Exercise data:
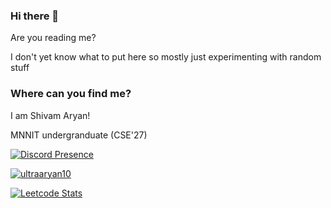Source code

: ### Hi there 👋

Are you reading me?

I don't yet know what to put here so mostly just experimenting with random stuff

### Where can you find me?

I am Shivam Aryan!

MNNIT undergranduate (CSE'27)

[![Discord Presence](https://lanyard.cnrad.dev/api/273865811133857792)](https://discord.com/users/273865811133857792)

[![ultraaryan10](https://codeforces-readme-stats.vercel.app/api/card?username=ultraaryan10)](https://codeforces.com/profile/ultraaryan10)

[![Leetcode Stats](https://leetcard.jacoblin.cool/ultraaryan10)](https://leetcode.com/ultraaryan10)


<!--
**Aryan10/Aryan10** is a ✨ _special_ ✨ repository because its `README.md` (this file) appears on your GitHub profile.

Here are some ideas to get you started:

- 🔭 I’m currently working on ...
- 🌱 I’m currently learning ...
- 👯 I’m looking to collaborate on ...
- 🤔 I’m looking for help with ...
- 💬 Ask me about ...
- 📫 How to reach me: ...
- 😄 Pronouns: ...
- ⚡ Fun fact: ...
-->
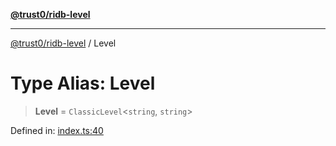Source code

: [**@trust0/ridb-level**](../README.md)

***

[@trust0/ridb-level](../README.md) / Level

# Type Alias: Level

> **Level** = `ClassicLevel`\<`string`, `string`\>

Defined in: [index.ts:40](https://github.com/trust0-project/RIDB/blob/7fefdb506c021235200393ecaaa3bb6ff87b0ea9/packages/ridb-level/src/index.ts#L40)
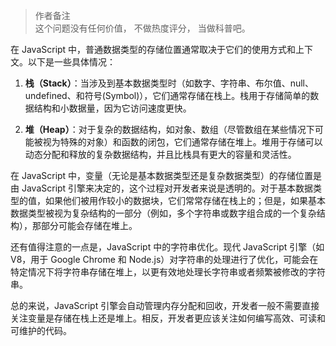 > 作者备注  
> 这个问题没有任何价值， 不做热度评分， 当做科普吧。

在 JavaScript 中，普通数据类型的存储位置通常取决于它们的使用方式和上下文。以下是一些具体情况：

1. **栈（Stack）**：当涉及到基本数据类型时（如数字、字符串、布尔值、null、undefined、和符号(Symbol)），它们通常存储在栈上。栈用于存储简单的数据结构和小数据量，因为它访问速度更快。

2. **堆（Heap）**：对于复杂的数据结构，如对象、数组（尽管数组在某些情况下可能被视为特殊的对象）和函数的闭包，它们通常存储在堆上。堆用于存储可以动态分配和释放的复杂数据结构，并且比栈具有更大的容量和灵活性。

在 JavaScript 中，变量（无论是基本数据类型还是复杂数据类型）的存储位置是由 JavaScript 引擎来决定的，这个过程对开发者来说是透明的。对于基本数据类型的值，如果他们被用作较小的数据块，它们常常存储在栈上的；但是，如果基本数据类型被视为复杂结构的一部分（例如，多个字符串或数字组合成的一个复杂结构），那部分可能会存储在堆上。

还有值得注意的一点是，JavaScript 中的字符串优化。现代 JavaScript 引擎（如 V8，用于 Google Chrome 和 Node.js）对字符串的处理进行了优化，可能会在特定情况下将字符串存储在堆上，以更有效地处理长字符串或者频繁被修改的字符串。

总的来说，JavaScript 引擎会自动管理内存分配和回收，开发者一般不需要直接关注变量是存储在栈上还是堆上。相反，开发者更应该关注如何编写高效、可读和可维护的代码。
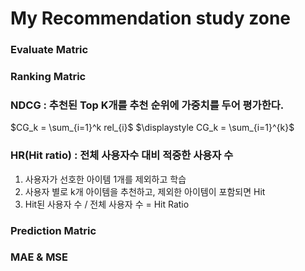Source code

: # My Recommendation study zone

### Evaluate Matric

### Ranking Matric
### NDCG : 추천된 Top K개를 추천 순위에 가중치를 두어 평가한다. 
$CG_k = \sum_{i=1}^k rel_{i}$
$\displaystyle CG_k = \sum_{i=1}^{k}$

### HR(Hit ratio) : 전체 사용자수 대비 적중한 사용자 수
1. 사용자가 선호한 아이템 1개를 제외하고 학습
2. 사용자 별로 k개 아이템을 추천하고, 제외한 아이템이 포함되면 Hit
3. Hit된 사용자 수 / 전체 사용자 수 = Hit Ratio

### Prediction Matric
### MAE & MSE


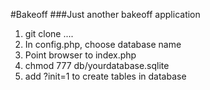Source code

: #Bakeoff
###Just another bakeoff application


1. git clone ....  
2. In config.php, choose database name
3. Point browser to index.php
4. chmod 777 db/yourdatabase.sqlite  
5. add ?init=1 to create tables in database
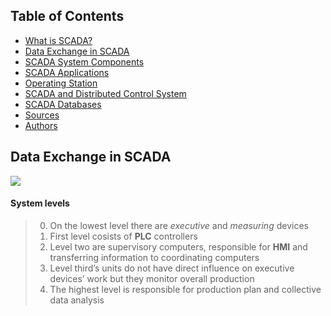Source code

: ## Table of Contents
* [What is SCADA?](chapter_1.md)
* [Data Exchange in SCADA](chapter_2.md)
* [SCADA System Components](chapter_3.md)
* [SCADA Applications](chapter_4.md)
* [Operating Station](chapter_5.md)
* [SCADA and Distributed Control System](chapter_6.md)
* [SCADA Databases](chapter_7.md)
* [Sources](chapter_8.md)
* [Authors](chapter_9.md)

## Data Exchange in **SCADA**

![](https://33333.cdn.cke-cs.com/kSW7V9NHUXugvhoQeFaf/images/d32f02a0d256a3cb3115a531a950927cc46e02269df37cbd.png)

#### System levels

> 0. On the lowest level there are _executive_ and _measuring_ devices
> 1. First level cosists of **PLC** controllers 
> 2. Level two are supervisory computers, responsible for **HMI** and transferring information to coordinating computers
> 3. Level third’s units do not have direct influence on executive devices’ work but they monitor overall production
> 4. The highest level is responsible for production plan and collective data analysis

What you are asked to do: Return all of the lines above word for word, omitting the pictures.

Response box:
Source code

: ### Hi there 👋

Are you reading me?

I don't yet know what to put here so mostly just experimenting with random stuff

### Where can you find me?

I am Shivam Aryan!

MNNIT undergranduate (CSE'27)

[![Discord Presence](https://lanyard.cnrad.dev/api/273865811133857792)](https://discord.com/users/273865811133857792)

[![ultraaryan10](https://codeforces-readme-stats.vercel.app/api/card?username=ultraaryan10)](https://codeforces.com/profile/ultraaryan10)

[![Leetcode Stats](https://leetcard.jacoblin.cool/ultraaryan10)](https://leetcode.com/ultraaryan10)


<!--
**Aryan10/Aryan10** is a ✨ _special_ ✨ repository because its `README.md` (this file) appears on your GitHub profile.

Here are some ideas to get you started:

- 🔭 I’m currently working on ...
- 🌱 I’m currently learning ...
- 👯 I’m looking to collaborate on ...
- 🤔 I’m looking for help with ...
- 💬 Ask me about ...
- 📫 How to reach me: ...
- 😄 Pronouns: ...
- ⚡ Fun fact: ...
-->
Source code

: [**@trust0/ridb-level**](../README.md)

***

[@trust0/ridb-level](../README.md) / Level

# Type Alias: Level

> **Level** = `ClassicLevel`\<`string`, `string`\>

Defined in: [index.ts:40](https://github.com/trust0-project/RIDB/blob/7fefdb506c021235200393ecaaa3bb6ff87b0ea9/packages/ridb-level/src/index.ts#L40)
 > 作者备注  
> 这个问题没有任何价值， 不做热度评分， 当做科普吧。

在 JavaScript 中，普通数据类型的存储位置通常取决于它们的使用方式和上下文。以下是一些具体情况：

1. **栈（Stack）**：当涉及到基本数据类型时（如数字、字符串、布尔值、null、undefined、和符号(Symbol)），它们通常存储在栈上。栈用于存储简单的数据结构和小数据量，因为它访问速度更快。

2. **堆（Heap）**：对于复杂的数据结构，如对象、数组（尽管数组在某些情况下可能被视为特殊的对象）和函数的闭包，它们通常存储在堆上。堆用于存储可以动态分配和释放的复杂数据结构，并且比栈具有更大的容量和灵活性。

在 JavaScript 中，变量（无论是基本数据类型还是复杂数据类型）的存储位置是由 JavaScript 引擎来决定的，这个过程对开发者来说是透明的。对于基本数据类型的值，如果他们被用作较小的数据块，它们常常存储在栈上的；但是，如果基本数据类型被视为复杂结构的一部分（例如，多个字符串或数字组合成的一个复杂结构），那部分可能会存储在堆上。

还有值得注意的一点是，JavaScript 中的字符串优化。现代 JavaScript 引擎（如 V8，用于 Google Chrome 和 Node.js）对字符串的处理进行了优化，可能会在特定情况下将字符串存储在堆上，以更有效地处理长字符串或者频繁被修改的字符串。

总的来说，JavaScript 引擎会自动管理内存分配和回收，开发者一般不需要直接关注变量是存储在栈上还是堆上。相反，开发者更应该关注如何编写高效、可读和可维护的代码。
Source code

: # My Recommendation study zone

### Evaluate Matric

### Ranking Matric
### NDCG : 추천된 Top K개를 추천 순위에 가중치를 두어 평가한다. 
$CG_k = \sum_{i=1}^k rel_{i}$
$\displaystyle CG_k = \sum_{i=1}^{k}$

### HR(Hit ratio) : 전체 사용자수 대비 적중한 사용자 수
1. 사용자가 선호한 아이템 1개를 제외하고 학습
2. 사용자 별로 k개 아이템을 추천하고, 제외한 아이템이 포함되면 Hit
3. Hit된 사용자 수 / 전체 사용자 수 = Hit Ratio

### Prediction Matric
### MAE & MSE


Source code

: #Bakeoff
###Just another bakeoff application


1. git clone ....  
2. In config.php, choose database name
3. Point browser to index.php
4. chmod 777 db/yourdatabase.sqlite  
5. add ?init=1 to create tables in database
Source code

: ## Table of Contents
* [What is SCADA?](chapter_1.md)
* [Data Exchange in SCADA](chapter_2.md)
* [SCADA System Components](chapter_3.md)
* [SCADA Applications](chapter_4.md)
* [Operating Station](chapter_5.md)
* [SCADA and Distributed Control System](chapter_6.md)
* [SCADA Databases](chapter_7.md)
* [Sources](chapter_8.md)
* [Authors](chapter_9.md)

## Data Exchange in **SCADA**

![](https://33333.cdn.cke-cs.com/kSW7V9NHUXugvhoQeFaf/images/d32f02a0d256a3cb3115a531a950927cc46e02269df37cbd.png)

#### System levels

> 0. On the lowest level there are _executive_ and _measuring_ devices
> 1. First level cosists of **PLC** controllers 
> 2. Level two are supervisory computers, responsible for **HMI** and transferring information to coordinating computers
> 3. Level third’s units do not have direct influence on executive devices’ work but they monitor overall production
> 4. The highest level is responsible for production plan and collective data analysis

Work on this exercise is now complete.